What this task involves » Swap "median" for "mean" in the lines starting at the beginning of the records and ending at the line that contains "dist [0.073836, -0.105734]", and change nothing else. Give only those lines, without the pictures.

Dataset content »
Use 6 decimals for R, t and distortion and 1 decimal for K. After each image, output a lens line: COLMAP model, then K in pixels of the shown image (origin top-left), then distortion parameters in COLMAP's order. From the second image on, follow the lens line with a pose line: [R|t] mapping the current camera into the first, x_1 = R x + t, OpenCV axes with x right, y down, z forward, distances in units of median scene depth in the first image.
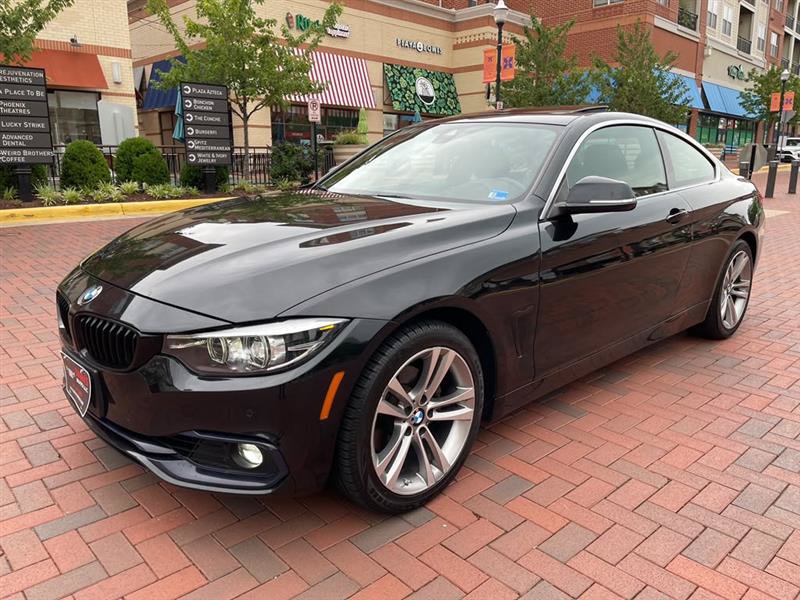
lens RADIAL K [[592.9, 0, 390.6], [0, 592.9, 288.6], [0, 0, 1]] dist [0.073836, -0.105734]
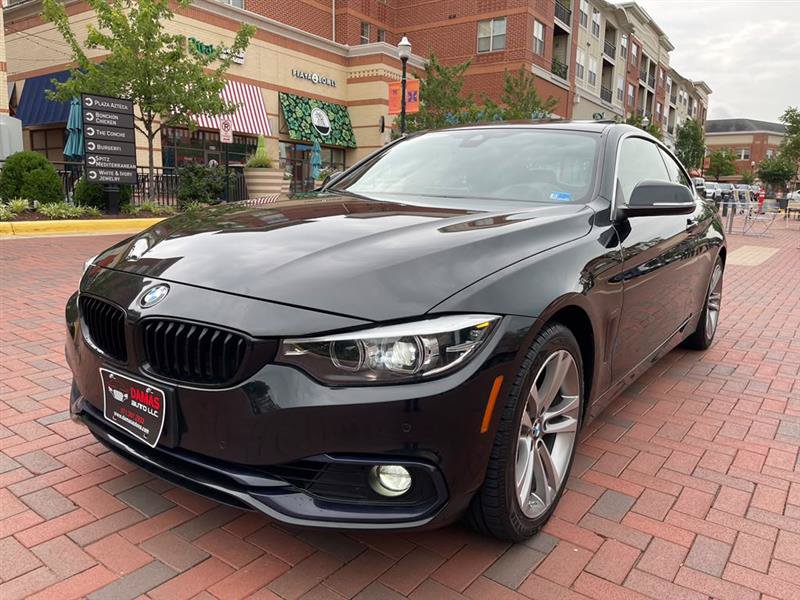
lens RADIAL K [[594.7, 0, 390.9], [0, 594.7, 282.9], [0, 0, 1]] dist [0.072019, -0.101936]
pose [[0.982923, -0.002865, 0.183998, -0.050871], [0.013942, 0.998164, -0.058939, 0.006850], [-0.183491, 0.060497, 0.981158, 0.021294]]
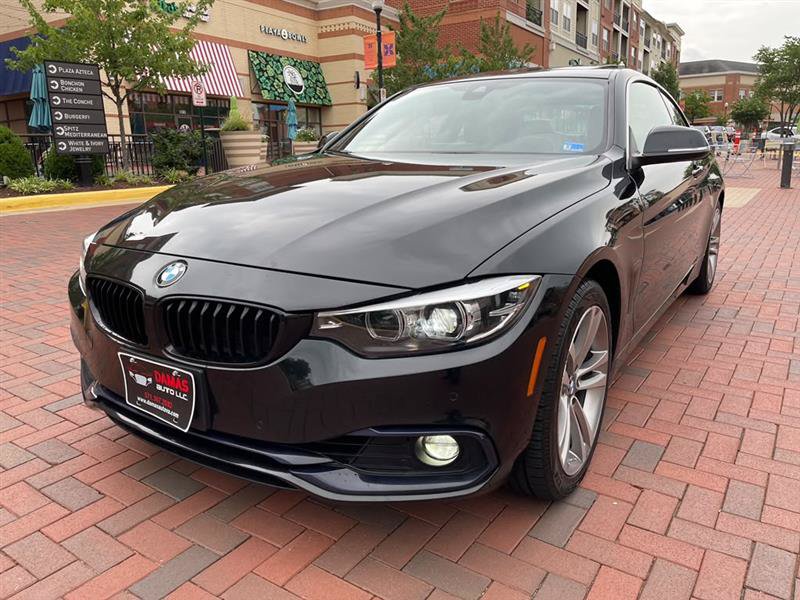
lens RADIAL K [[594.6, 0, 400.9], [0, 594.6, 280.5], [0, 0, 1]] dist [0.083346, -0.117588]
pose [[0.972078, -0.068622, 0.224399, -0.059082], [0.068730, 0.997608, 0.007339, 0.005020], [-0.224366, 0.008289, 0.974470, 0.027952]]
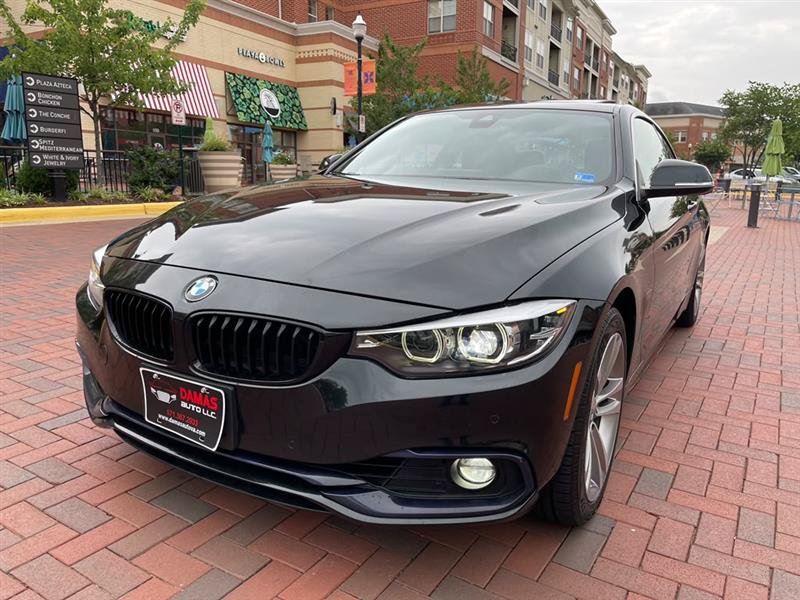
lens RADIAL K [[594.9, 0, 399.3], [0, 594.9, 291.5], [0, 0, 1]] dist [0.078668, -0.111200]
pose [[0.961460, -0.034825, 0.272731, -0.071145], [0.040900, 0.999025, -0.016619, 0.005524], [-0.271886, 0.027133, 0.961947, 0.031420]]
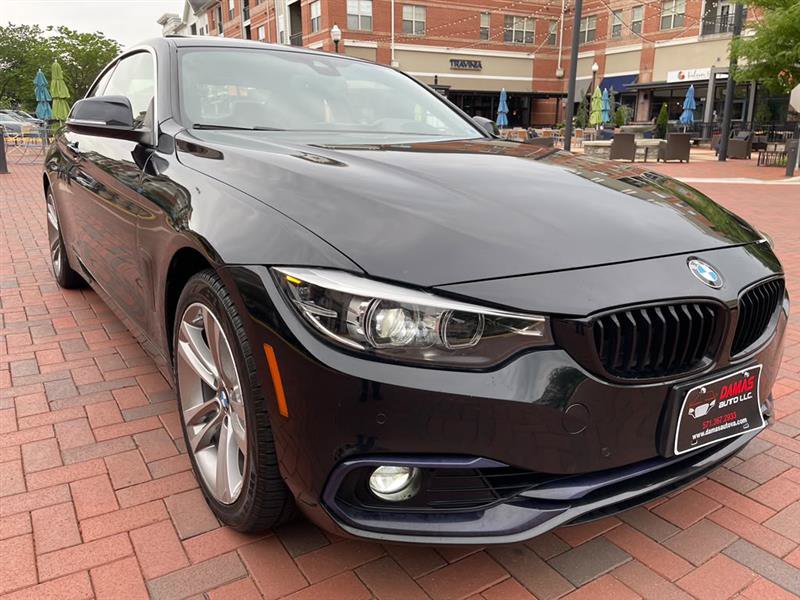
lens RADIAL K [[594.9, 0, 399.3], [0, 594.9, 291.5], [0, 0, 1]] dist [0.078668, -0.111200]
pose [[0.200711, -0.247999, 0.947740, -0.182155], [0.203841, 0.956825, 0.207207, -0.026605], [-0.958209, 0.151599, 0.242598, 0.178225]]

Solution for this task »
Use 6 decimals for R, t and distortion and 1 decimal for K. After each image, output a lens line: COLMAP model, then K in pixels of the shown image (origin top-left), then distortion parameters in COLMAP's order. From the second image on, follow the lens line with a pose line: [R|t] mapping the current camera into the first, x_1 = R x + t, OpenCV axes with x right, y down, z forward, distances in units of mean scene depth in the first image.
lens RADIAL K [[592.9, 0, 390.6], [0, 592.9, 288.6], [0, 0, 1]] dist [0.073836, -0.105734]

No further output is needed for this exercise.